My adventures started about a week ago when I decided to make some bacon. 

I started with about 30 pounds of pork bellies.

Two fresh whole bellies from the butcher and six smaller pieces that were previously frozen and given to me by a friend.  

I tried some of Excaliber's Bacon Cure.  Rubbed the bellies down and set in the fridge to cure for just about a week. 

Yesterday I pulled the bellies out of the fridge and rinsed several times and then soaked for about 30 minutes.  I then dried them off and got them ready for the smoker.


----------



## moneymike (Dec 4, 2013)

Here are the pork bellies after being put into the smoker. 













image.jpg



__ moneymike
__ Dec 4, 2013


----------



## pc farmer (Dec 4, 2013)

Yummmmmm. I love bacon.


----------



## moneymike (Dec 4, 2013)

I started the smoke around 6pm yesterday evening.  I am smoking with a combination of apple and hickory.  Here is a picture at the 24 hour mark.  How long should I go??













image.jpg



__ moneymike
__ Dec 4, 2013


----------



## pc farmer (Dec 4, 2013)

Cold smoke?


----------



## moneymike (Dec 4, 2013)

Yes cold smoking.


----------



## pc farmer (Dec 4, 2013)

When I cold smoke 12 hours was enough for me.


----------



## mneeley490 (Dec 4, 2013)

Cold smoking, you can go for days. It depends on the wood you're using, and your taste.

Last time I cold smoked, I used peach for 3 days. It still had a light smokey taste. Could've gone for another day or 2.
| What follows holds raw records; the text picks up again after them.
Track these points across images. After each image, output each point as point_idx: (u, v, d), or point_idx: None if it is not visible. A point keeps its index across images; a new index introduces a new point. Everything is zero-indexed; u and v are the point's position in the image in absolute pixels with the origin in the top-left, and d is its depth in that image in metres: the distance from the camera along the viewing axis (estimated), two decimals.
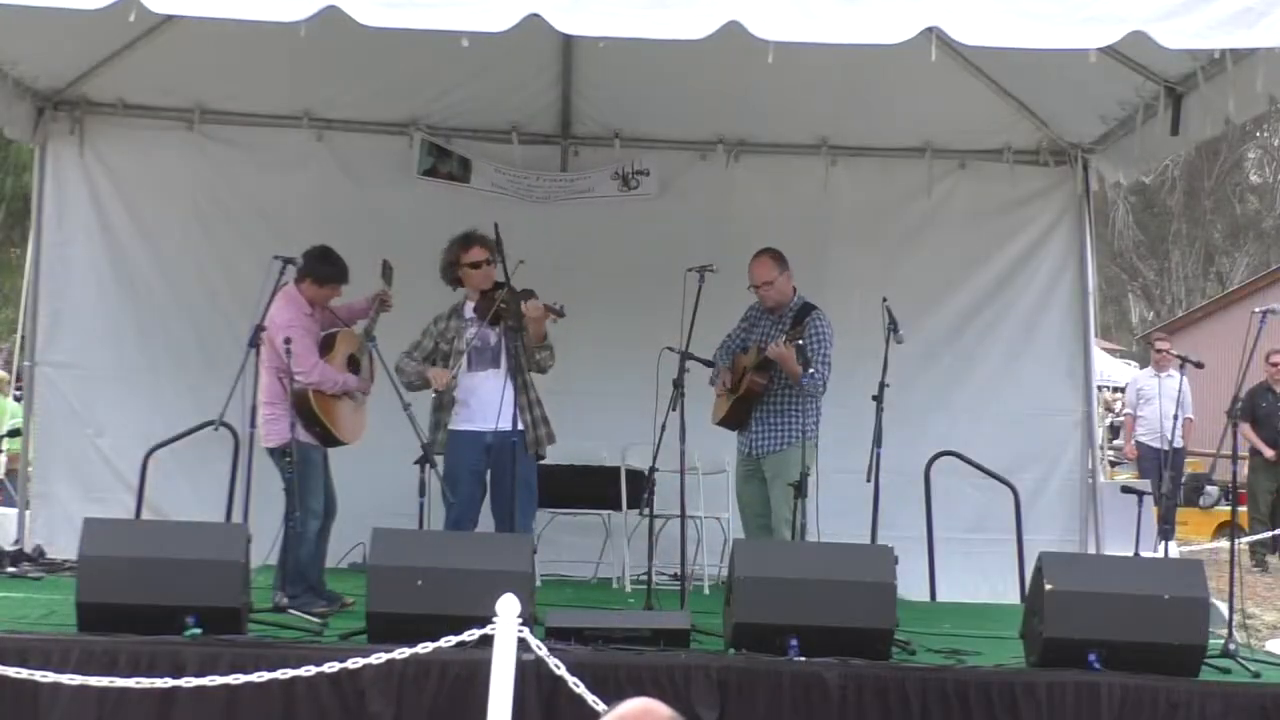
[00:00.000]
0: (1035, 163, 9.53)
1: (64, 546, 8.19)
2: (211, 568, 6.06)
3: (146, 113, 9.22)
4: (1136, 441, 14.85)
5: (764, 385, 7.70)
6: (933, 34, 5.46)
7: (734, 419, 7.87)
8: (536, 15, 5.34)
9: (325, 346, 7.39)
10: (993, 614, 7.87)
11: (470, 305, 7.69)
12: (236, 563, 6.11)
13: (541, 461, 7.81)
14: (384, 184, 9.41)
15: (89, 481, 9.01)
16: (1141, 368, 19.47)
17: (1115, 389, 18.92)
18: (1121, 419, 15.86)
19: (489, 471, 7.57)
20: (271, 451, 7.21)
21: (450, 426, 7.60)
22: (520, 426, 7.38)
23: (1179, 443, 10.89)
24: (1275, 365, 13.22)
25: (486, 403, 7.42)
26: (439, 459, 7.37)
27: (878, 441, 7.32)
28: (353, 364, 7.48)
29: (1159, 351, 14.56)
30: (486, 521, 7.70)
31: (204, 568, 6.04)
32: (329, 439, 7.35)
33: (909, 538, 8.41)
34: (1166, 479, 10.41)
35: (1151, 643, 5.99)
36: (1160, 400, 13.77)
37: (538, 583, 6.98)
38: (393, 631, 5.75)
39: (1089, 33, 5.49)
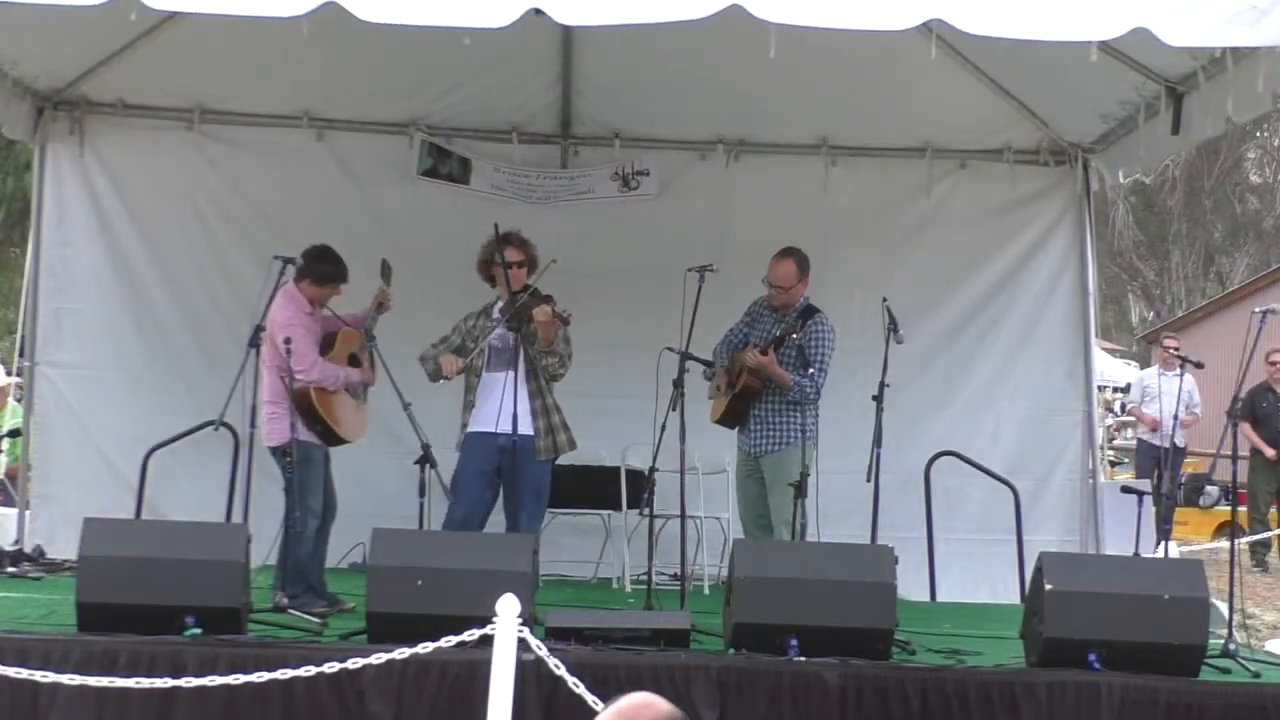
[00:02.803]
0: (1035, 163, 9.52)
1: (64, 546, 8.19)
2: (211, 568, 6.05)
3: (146, 113, 9.22)
4: (1138, 439, 14.85)
5: (760, 384, 7.69)
6: (933, 32, 5.45)
7: (731, 417, 7.87)
8: (537, 10, 5.31)
9: (326, 345, 7.40)
10: (993, 614, 7.87)
11: (499, 305, 7.70)
12: (236, 563, 6.11)
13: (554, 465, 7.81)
14: (384, 184, 9.41)
15: (89, 481, 9.00)
16: (1143, 367, 19.49)
17: (1115, 389, 18.93)
18: (1126, 417, 15.86)
19: (501, 473, 7.56)
20: (273, 450, 7.21)
21: (468, 428, 7.59)
22: (531, 430, 7.38)
23: (1180, 441, 10.88)
24: (1275, 365, 13.22)
25: (496, 404, 7.43)
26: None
27: (878, 441, 7.33)
28: (354, 363, 7.48)
29: (1166, 349, 14.54)
30: (497, 523, 7.70)
31: (204, 568, 6.04)
32: (331, 437, 7.35)
33: (909, 538, 8.41)
34: (1166, 479, 10.41)
35: (1151, 643, 5.99)
36: (1161, 399, 13.76)
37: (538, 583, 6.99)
38: (393, 631, 5.75)
39: (1092, 26, 5.48)
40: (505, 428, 7.34)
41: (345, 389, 7.39)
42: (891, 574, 6.26)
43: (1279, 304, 7.10)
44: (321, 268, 7.40)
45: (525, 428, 7.36)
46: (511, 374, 7.46)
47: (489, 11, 5.36)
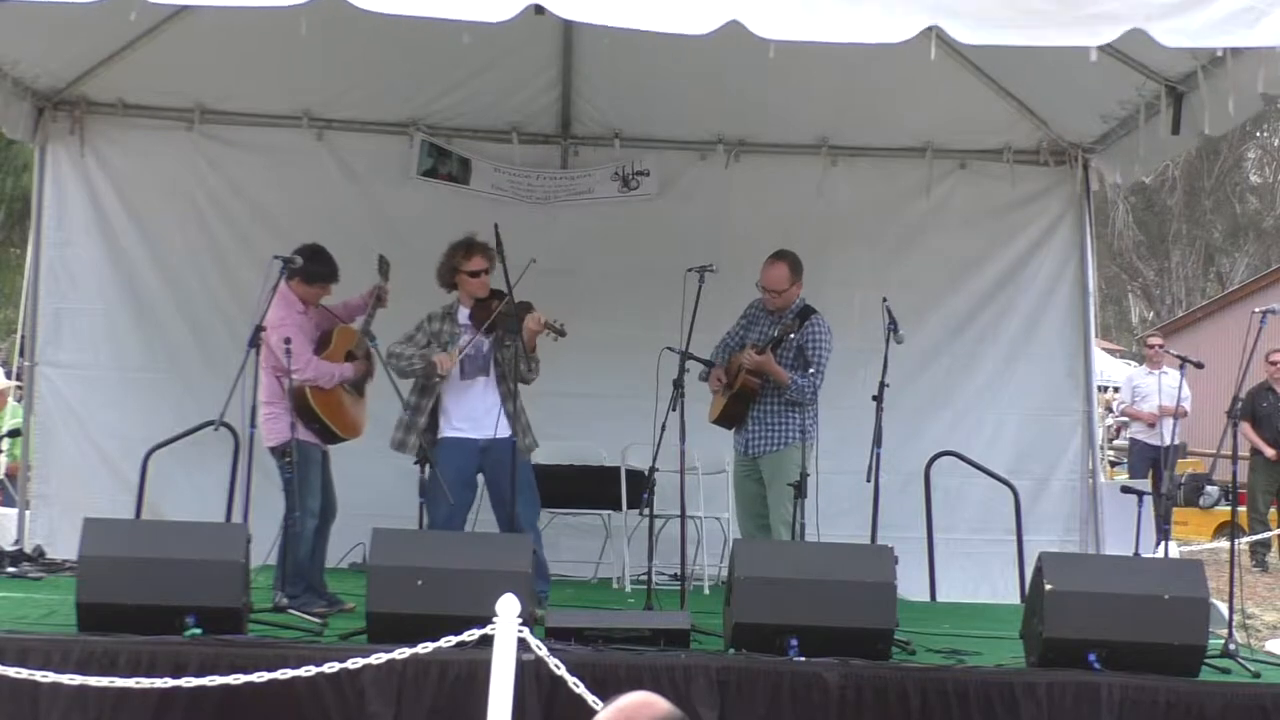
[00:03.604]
0: (1035, 163, 9.52)
1: (64, 546, 8.19)
2: (211, 568, 6.05)
3: (146, 113, 9.22)
4: (1131, 438, 14.87)
5: (759, 383, 7.70)
6: (933, 33, 5.45)
7: (729, 417, 7.87)
8: (537, 8, 5.31)
9: (323, 343, 7.40)
10: (993, 614, 7.87)
11: (464, 311, 7.67)
12: (236, 563, 6.10)
13: (540, 462, 7.81)
14: (384, 184, 9.42)
15: (89, 481, 9.00)
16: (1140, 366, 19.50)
17: (1115, 389, 18.94)
18: (1124, 419, 15.87)
19: (483, 477, 7.56)
20: (272, 450, 7.21)
21: (441, 434, 7.56)
22: (509, 432, 7.38)
23: (1176, 440, 10.90)
24: (1275, 365, 13.22)
25: (478, 410, 7.45)
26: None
27: (878, 441, 7.33)
28: (350, 359, 7.48)
29: (1151, 348, 14.56)
30: (485, 526, 7.70)
31: (204, 568, 6.03)
32: (329, 435, 7.35)
33: (909, 538, 8.41)
34: (1166, 478, 10.41)
35: (1151, 643, 5.99)
36: (1160, 397, 13.77)
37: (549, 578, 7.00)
38: (393, 631, 5.75)
39: (1089, 31, 5.49)
40: (486, 433, 7.36)
41: (342, 386, 7.39)
42: (891, 574, 6.26)
43: (1279, 304, 7.09)
44: (311, 268, 7.38)
45: (504, 430, 7.39)
46: (488, 380, 7.48)
47: (488, 4, 5.35)
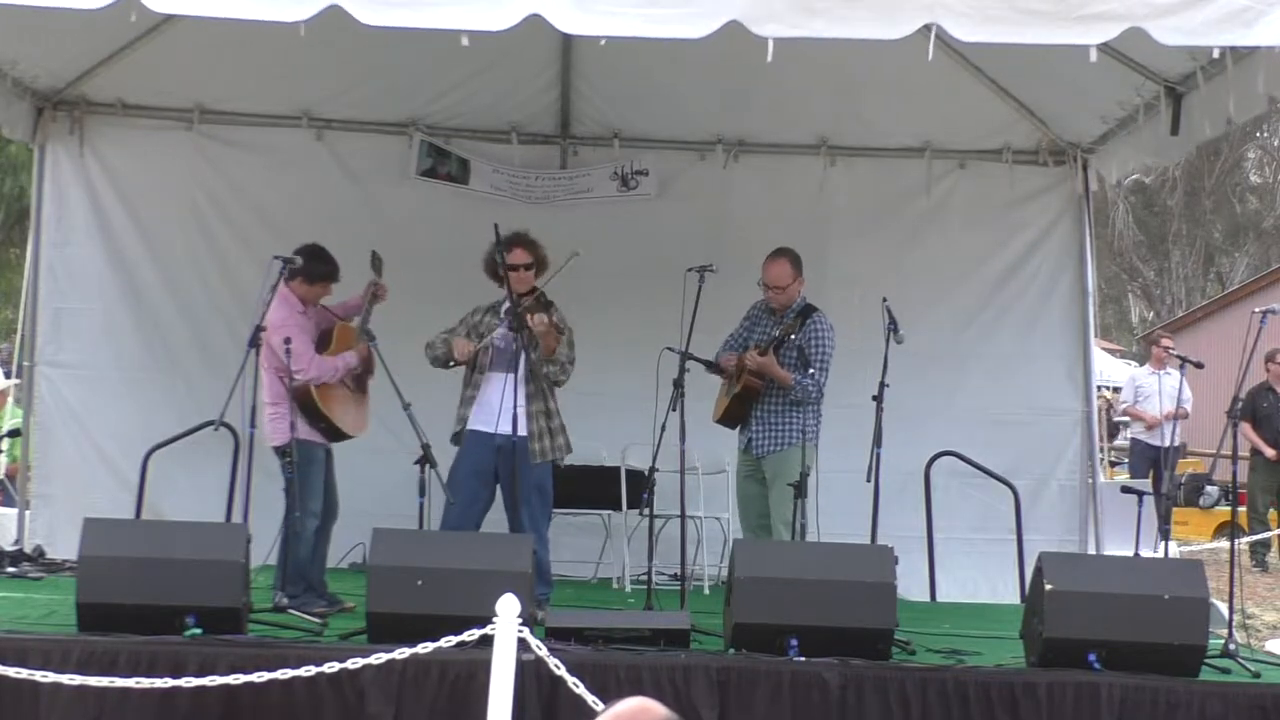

Apple & hickory? I don't know. It just depends on how you like it.


----------



## pc farmer (Dec 4, 2013)

I don't know how people smoke for days.

I use hickory thou.?????


----------



## mneeley490 (Dec 4, 2013)

It's easy with an AMNPS.


----------



## pc farmer (Dec 4, 2013)

Used that with my mes.


----------